El pasado viernes, la oficina de las Naciones Unidas contra la Droga y el Delito (UNODC) reportó un aumento del 10% en los cultivos ilícitos en 2023. Ese mismo día, la ministra de Justicia anunció el retorno de la aspersión controlada con químicos alternativos al glifosato, una medida que busca frenar el crecimiento desbordado de los sembradíos. Sin embargo, horas después, el presidente Petro sorprendió al plantear una solución diametralmente opuesta: la compra estatal de coca cultivada en 12.600 hectáreas del Cañón del Micay, una zona clave en el conflicto armado del Cauca.
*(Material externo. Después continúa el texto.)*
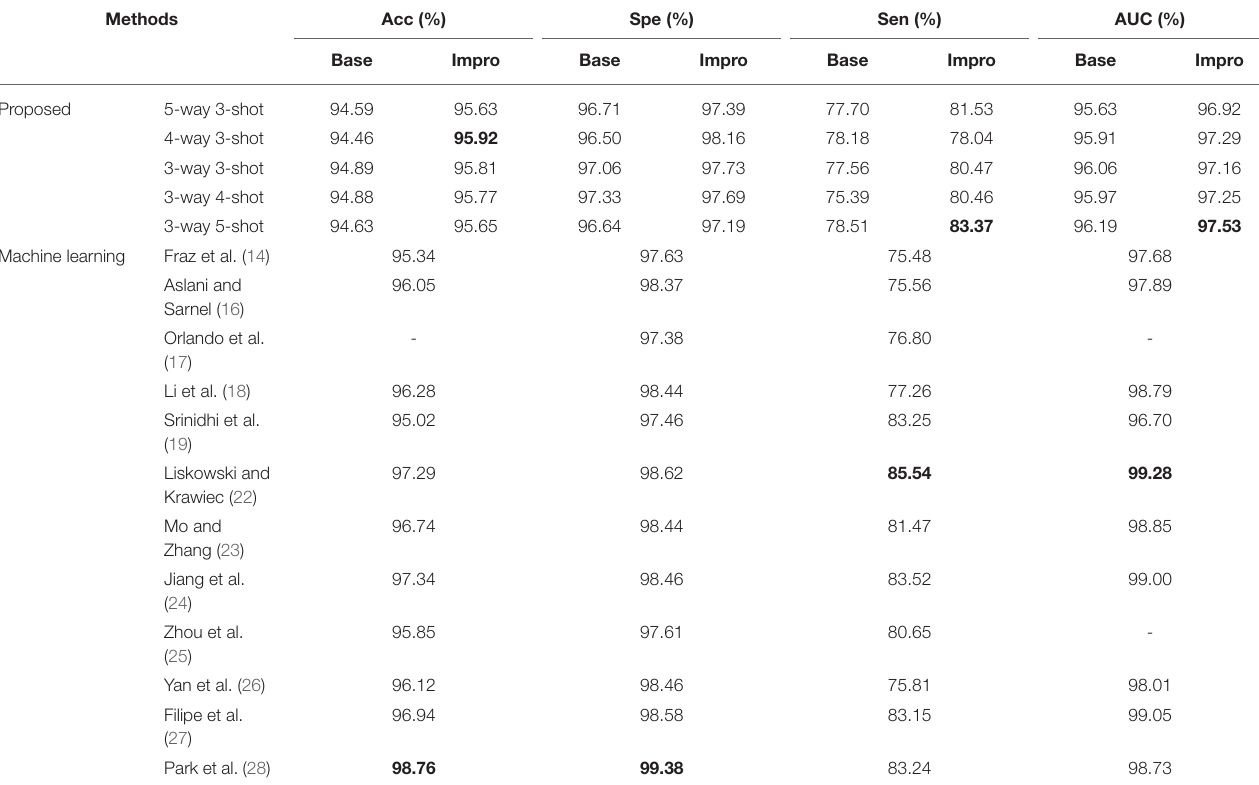
TABLE 3 | Performance comparison on STARE.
Esta dualidad en las estrategias refleja una división latente. Petro, desde sus días como senador, ha abogado por romper con la prohibición y transitar hacia un modelo regulado por el Estado. Su propuesta del fin de semana pasado, que tomó por sorpresa incluso a su gabinete, forma parte de una política antidrogas anunciada en 2023, basada en dos pilares: debilitar a los narcotraficantes y apoyar a los eslabones más vulnerables de la cadena.
A pesar de estas intenciones, los resultados preliminares no favorecen al Gobierno. Según el Sistema de Monitoreo de Cultivos Ilícitos (Simci), en 2023 Colombia alcanzó 23.000 hectáreas más de cultivos de coca que el año anterior, en una tendencia de crecimiento sostenida desde 2013, excepto por una caída en 2020 durante la pandemia.
La pregunta que queda en el aire es si las estrategias aparentemente opuestas del gobierno podrán converger en una solución efectiva o si terminarán por profundizar el problema en un país atrapado en la lucha contra el narcotráfico.